E non si tratta solo di una mostra, tra l’altro, Profezia è stata anche un’occasione di team building…
«Una mostra, a nostro avviso, non si esaurisce con l’esposizione delle opere, ma deve vivere e creare momenti di partecipazione per tutta la sua durata. Per questo il 26 gennaio, in occasione della giornata della memoria, abbiamo voluto invitare Filippo Riniolo a realizzare la sua performance Selezioni. Lo stesso artista ha poi realizzato un team building dal titolo Pre/Vedere sul tema dei profeti moderni, partendo da una rilettura e riflessione dell’Odissea di Omero. Gli ottimi risultati ottenuti da questo primo episodio – condotto in questo caso con la società medica Denti e Salute – ci hanno confermato, come già credevamo, che l’arte può tornare a essere un mezzo attivo per la crescita sociale e culturale»

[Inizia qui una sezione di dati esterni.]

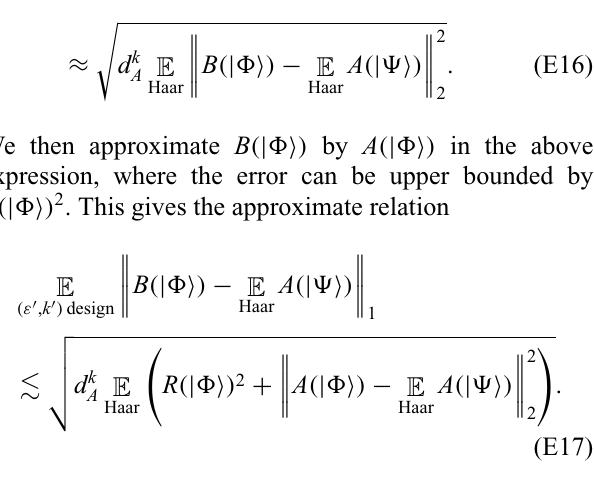
FIG. 8. A visualization of the modulating function and the concentration of d B (cid:5) (cid:26) (cid:16) z | (cid:26) (cid:16) z (cid:2) . (a) The modulating function μ k , b ( s ) defined in Eq. (E10) for varying values of b from 2 to 16. The darker colors correspond to higher b . We fix k = 2 in the plot. (b) The concentration of s = d B (cid:5) (cid:26) (cid:16) z | (cid:26) (cid:16) z (cid:2) for the Hilbert-space dimension of subsystem A , i.e., d A = 2 N A = 16, when | (cid:16) (cid:2) is sampled uniformly at random from the complex sphere. We sample 10 000 different vectors | (cid:16) (cid:2) to generate the histogram. The black solid line is a kernel-density-estimation fit of the histogram. If d A is larger, then s is more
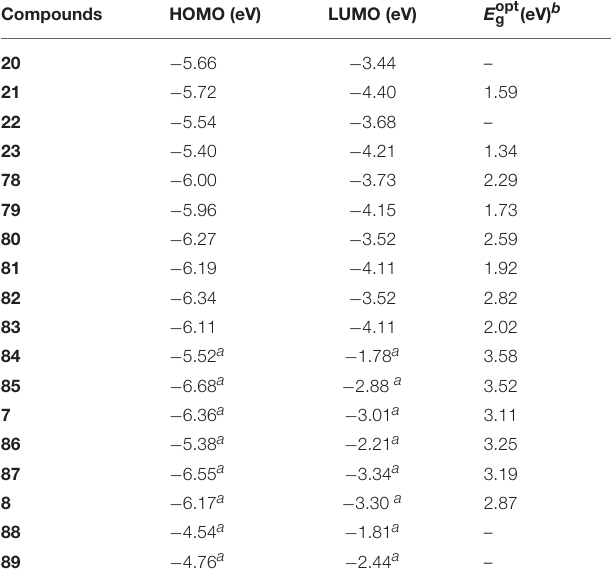
TABLE 1 | Frontier orbital energy levels and optical bandgaps of B ← N embedded π -units. Compounds HOMO (eV)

Che cosa racconta di Nashira Gallery e della sua futura linea curatoriale questa prima mostra?
«Nashira Gallery è un progetto in continua crescita ed evoluzione. Di base alterneremo mostre collettive a tema, in cui opere della Collezione 54 dialogheranno con le opere degli artisti che proporremo ai nostri collezionisti e che avranno nei mesi successivi delle personali nei nostri spazi. Per esempio posso già anticiparvi che rimarrete stupiti su come cambieranno i nostri spazi, da metà marzo con la personale di Andreas Zampella. Mentre a giugno seguirà la mostra di Andrea Grotto. Sono entrambi due artisti in cui crediamo molto e che ci stanno regalando dei bellissimi progetti di mostra che non vediamo l’ora di condividere con voi».
Per concludere: il vostro buon proposito per il 2023.
«Regalare emozioni uniche a chiunque ci verrà a trovare».